To-do item:
Retype the whole listing, please, keeping every line exact and dropping the pictures.

Provided data:
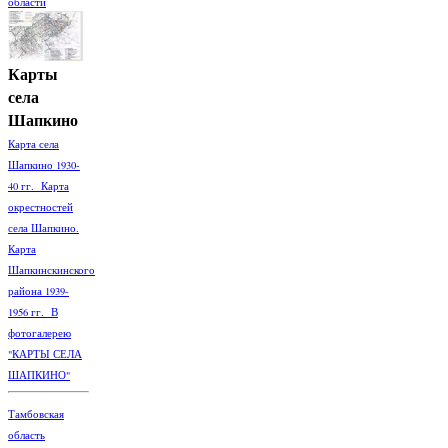
области
Карты
села
Шапкино
Карта села
Шапкино 1930-
40 гг. Карта
окрестностей
села Шапкино.
Карта
Шапкинскинского
района 1939-
1956 гг. В
фотогалерею
"КАРТЫ СЕЛА
ШАПКИНО"
Тамбовская
область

Written answer:
области
Карты
села
Шапкино
Карта села
Шапкино 1930-
40 гг. Карта
окрестностей
села Шапкино.
Карта
Шапкинскинского
района 1939-
1956 гг. В
фотогалерею
"КАРТЫ СЕЛА
ШАПКИНО"
Тамбовская
область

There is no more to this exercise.